Pandangan demikian itu, akan mengakibatkan pada hal berikutnya, dimana kebijakan yang dianggap islami itu mengandaikan ketidakyakinanny pada “kebijakan politis bernafas islam itu meningkat.” Hal ini, benar adanya kalau yang dimaksud kebijakan politis bernafas Islam itu, adalah kebijakan politik dengan memakai islam sebagai al-ismu, atau simbol-simbolnya, atau sejenis itu. Kalau pemerintah Jokowi atau Prabowo membuat kebijakan publik, tentang perlindungan anak, atau mereevaluasi secara drastis Freeport, dan sejenisnya yang tidak ada kaitannya dengan simbol Islam, dengan sendirinya akan dikeluarkan dari politik Islam.

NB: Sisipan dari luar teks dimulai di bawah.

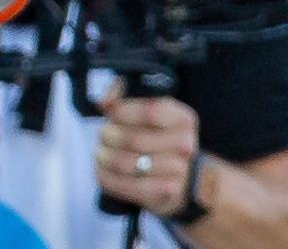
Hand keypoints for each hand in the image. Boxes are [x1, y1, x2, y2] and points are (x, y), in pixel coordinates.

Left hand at [95, 90, 203, 216]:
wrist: (179, 176)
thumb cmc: (153, 134)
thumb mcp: (145, 106)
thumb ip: (122, 94)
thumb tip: (105, 103)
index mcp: (183, 119)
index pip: (152, 111)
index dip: (123, 111)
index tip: (110, 113)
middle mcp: (186, 145)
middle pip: (134, 140)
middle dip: (109, 135)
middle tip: (103, 135)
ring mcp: (178, 171)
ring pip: (126, 164)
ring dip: (105, 157)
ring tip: (101, 152)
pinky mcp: (165, 193)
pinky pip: (127, 186)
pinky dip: (108, 178)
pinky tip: (103, 170)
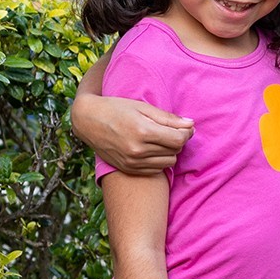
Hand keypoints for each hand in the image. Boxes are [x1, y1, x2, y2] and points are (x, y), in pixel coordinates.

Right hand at [71, 93, 193, 174]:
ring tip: (161, 139)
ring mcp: (131, 162)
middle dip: (178, 140)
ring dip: (170, 151)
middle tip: (172, 130)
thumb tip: (191, 124)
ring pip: (168, 162)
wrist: (88, 121)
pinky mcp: (128, 169)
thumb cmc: (116, 109)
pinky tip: (152, 149)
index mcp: (142, 132)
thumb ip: (168, 118)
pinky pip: (156, 170)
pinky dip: (159, 161)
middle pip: (175, 151)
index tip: (185, 127)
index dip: (187, 133)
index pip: (179, 140)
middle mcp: (137, 150)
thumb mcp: (143, 107)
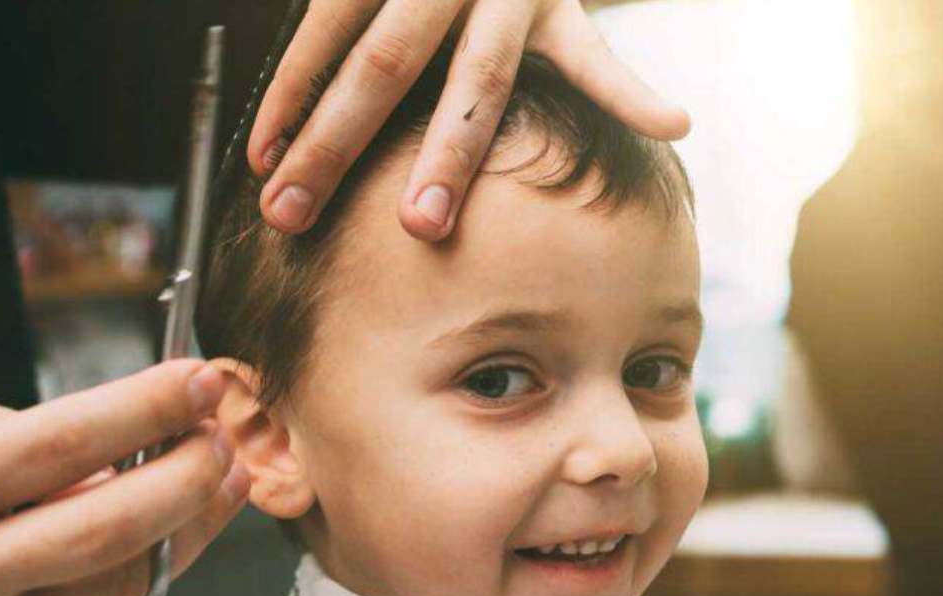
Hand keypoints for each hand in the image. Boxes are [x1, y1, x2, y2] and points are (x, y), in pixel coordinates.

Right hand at [0, 360, 247, 595]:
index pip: (59, 445)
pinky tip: (173, 524)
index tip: (199, 379)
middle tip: (221, 436)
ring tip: (225, 476)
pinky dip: (144, 561)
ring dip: (191, 527)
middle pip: (106, 529)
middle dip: (185, 477)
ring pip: (119, 584)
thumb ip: (34, 444)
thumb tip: (145, 442)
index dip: (142, 408)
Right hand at [248, 0, 689, 240]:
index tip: (426, 227)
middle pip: (407, 75)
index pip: (487, 86)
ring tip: (277, 203)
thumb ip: (611, 77)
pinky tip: (262, 148)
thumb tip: (679, 125)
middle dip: (366, 153)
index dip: (455, 153)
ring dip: (308, 131)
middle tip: (347, 227)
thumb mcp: (573, 19)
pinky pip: (316, 30)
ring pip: (352, 55)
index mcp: (527, 5)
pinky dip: (287, 93)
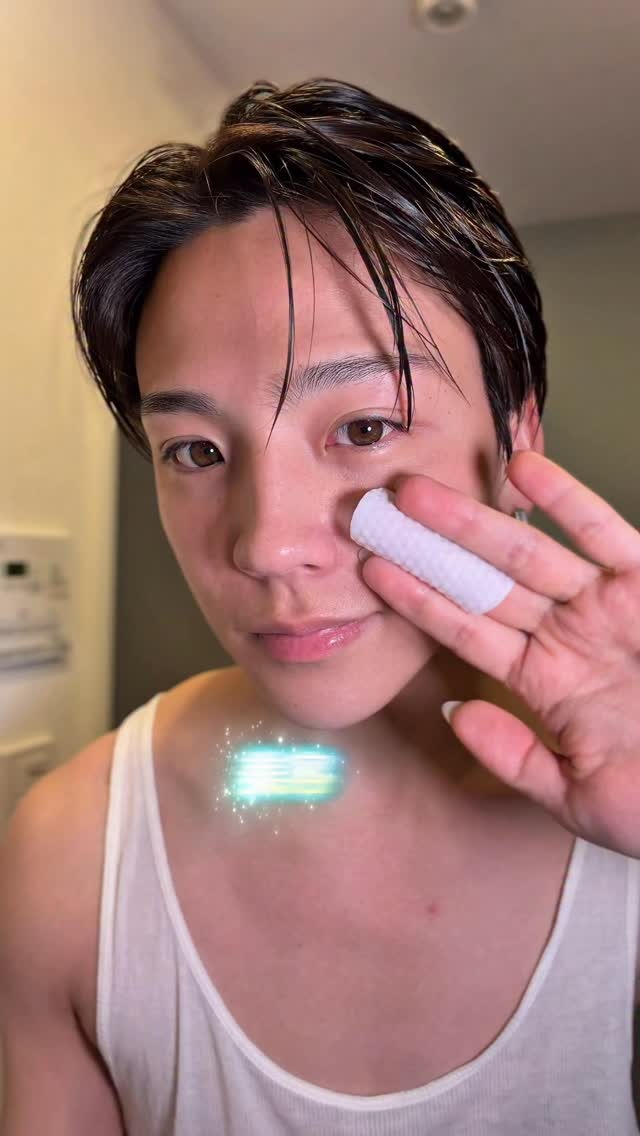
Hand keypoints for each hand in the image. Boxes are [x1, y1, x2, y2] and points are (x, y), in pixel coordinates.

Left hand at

Konsekuensinya, ketika berbicara kebijakan yang substansi dimana Islam sebagai al-musamma tidak mendapatkan ruang analisisnya, sebagai bagian dari kepentingan umat Islam, akan dikeluarkan dari politik Islam. Dan, yang seperti ini tidak menggambarkan pandangan besar masyarakat muslim Indonesia dalam melihat kebijakan politik, yang melihat bahwa meskipun namanya tidak harus Islam, kalau sesuai dengan nilai-nilainya, dan menimbulkan kemashlahatan, akan menjadi bagian kepentingan mereka, tanpa harus dipertentangkan dengan “kebijakan bernapas Islam”. Wallohu a’lam.